During my post-doc at NIH I worked on a software implementation of my brain-architecture project, presenting the results as Unsupervised Pixel-prediction at the Neural and Information Processing Systems conference ("NIPS 1995") and the Society for Neuroscience conference in San Diego. I also came up with a model of thalamus as a specific kind of signal processor very useful to a brain: a non-rectifying predictive comparator. The model was never published because I finished it just as I left NIH to move to Silicon Valley.

In Silicon Valley (home to my family home in Menlo Park) I worked at a new startup company every year or two (the list is on my resume), starting with Senior Engineer (i.e. programmer) and ending (?) with Chief Algorithm Officer. As I specialized in understanding the flow of numbers, inferences, and statistics behind profitable machine intelligence, I discovered that few computer scientists understood continuous systems, and few physicists and mechanical or hardware engineers understood software. So that intersection became my niche.

I loved my one bio-physics job (at Vital Insite), doing the simultaneous jobs of chief theorist and chief experimentalist. It was a bio-tech startup hoping to create a non-invasive device for measuring inter-arterial blood pressure (which is like measuring the pressure inside a champagne bottle without opening it). The stakes were at least hundreds of lives and billions of dollars a year, and the technology was brilliant: injecting vibrations into the radial artery near the wrist, and measuring their phase-velocity and dispersion as they traveled along the artery toward the heart. I got to work on a small team of physicists, nurses, mechanical engineers, programmers, and machinists. And I enjoyed a privilege rare these days: both discovering and explaining a new albeit very arcane phenomenon. (For the curious: the vibrational phase velocity in the artery slowed with the dorsiflexion of the forearm, which I proved with ultrasound and autopsy occurred because the artery was flattened by tendons passing it. One can understand the physics of this effect as follows: in an ordinary cylinder, the phase velocity depends on the elasticity of the cylinder's wall. But in a squashed elliptical cylinder, it also depends on the spring constant pushing the ellipse out of round, and that additional compliance slows the waves).

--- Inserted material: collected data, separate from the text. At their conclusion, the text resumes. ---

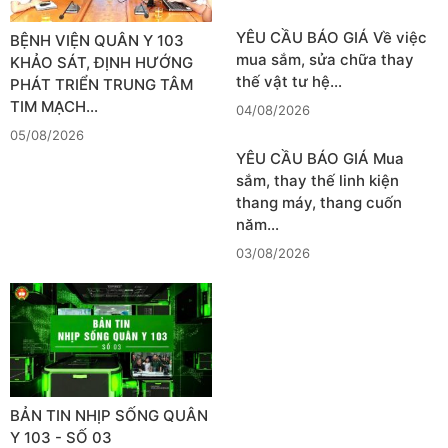
YÊU CẦU BÁO GIÁ Về việc
BỆNH VIỆN QUÂN Y 103
mua sắm, sửa chữa thay
KHẢO SÁT, ĐỊNH HƯỚNG
thế vật tư hệ…
PHÁT TRIỂN TRUNG TÂM
TIM MẠCH…
04/08/2026
05/08/2026
YÊU CẦU BÁO GIÁ Mua
sắm, thay thế linh kiện
thang máy, thang cuốn
năm…
03/08/2026
BẢN TIN NHỊP SỐNG QUÂN
Y 103 - SỐ 03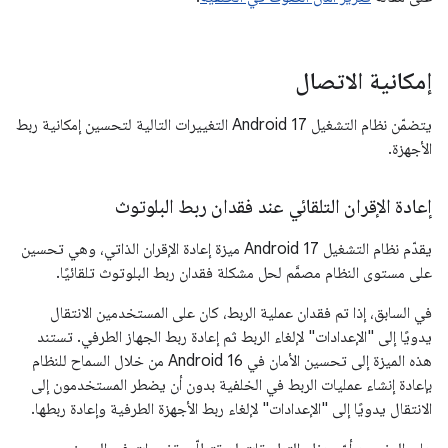
إمكانية الاتصال
يتضمّن نظام التشغيل Android 17 التغييرات التالية لتحسين إمكانية ربط
الأجهزة.
إعادة الإقران التلقائي عند فقدان ربط البلوتوث
يقدّم نظام التشغيل Android 17 ميزة إعادة الإقران الذاتي، وهي تحسين
على مستوى النظام مصمَّم لحل مشكلة فقدان ربط البلوتوث تلقائيًا.
في السابق، إذا تم فقدان عملية الربط، كان على المستخدمين الانتقال
يدويًا إلى "الإعدادات" لإلغاء الربط ثم إعادة ربط الجهاز الطرفي. تستند
هذه الميزة إلى تحسين الأمان في Android 16 من خلال السماح للنظام
بإعادة إنشاء عمليات الربط في الخلفية بدون أن يضطر المستخدمون إلى
الانتقال يدويًا إلى "الإعدادات" لإلغاء ربط الأجهزة الطرفية وإعادة ربطها.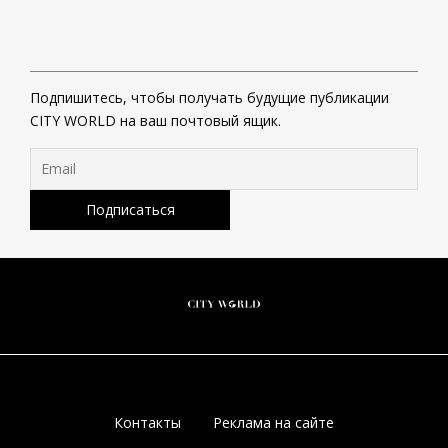
Подпишитесь, чтобы получать будущие публикации
CITY WORLD на ваш почтовый ящик.
Контакты
Реклама на сайте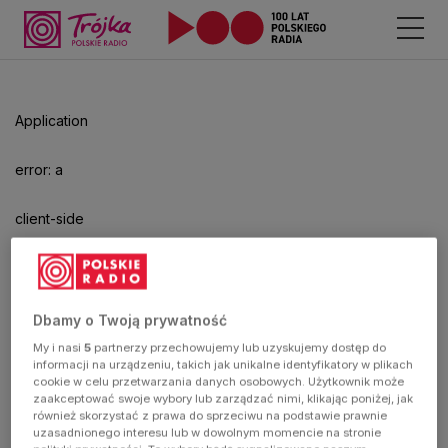
Odtwarzacz
jest
gotowy.
Kliknij
Application
aby
odtwarzać.
error: a
client-side
exception
has
Dbamy o Twoją prywatność
My i nasi
5
partnerzy przechowujemy lub uzyskujemy dostęp do
occurred
informacji na urządzeniu, takich jak unikalne identyfikatory w plikach
cookie w celu przetwarzania danych osobowych. Użytkownik może
zaakceptować swoje wybory lub zarządzać nimi, klikając poniżej, jak
(see the
również skorzystać z prawa do sprzeciwu na podstawie prawnie
uzasadnionego interesu lub w dowolnym momencie na stronie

Because I always insisted on writing my own code (not in MatLab, but in "real" languages like C++ or Java), I was able to play with algorithms and tune them by hand, and ultimately to design the algorithms to do the tuning, i.e. to make the system informationally self-sufficient. I learned that the best ways to understand the mathematical constraints on autonomous, real-time systems is to build them.

My two-year return to academic science at the Redwood Neuroscience Institute revived my interest in the problem of the brain, and reminded me it had not yet been solved. Starting with the job-talk I presented there ("Brain-like software architecture: confessions of an ex-neuroscientist"), I advocated a brain-architecture of prediction modules I called "compressors" which might solve the brain's problem of representation in a scale-free way. That software architecture was adopted by Numenta, but to my knowledge there is little understanding of the specific signal-processing each separate module actually must do. I still believe in that design, but now understand each module to be a truly continuous simulation engine.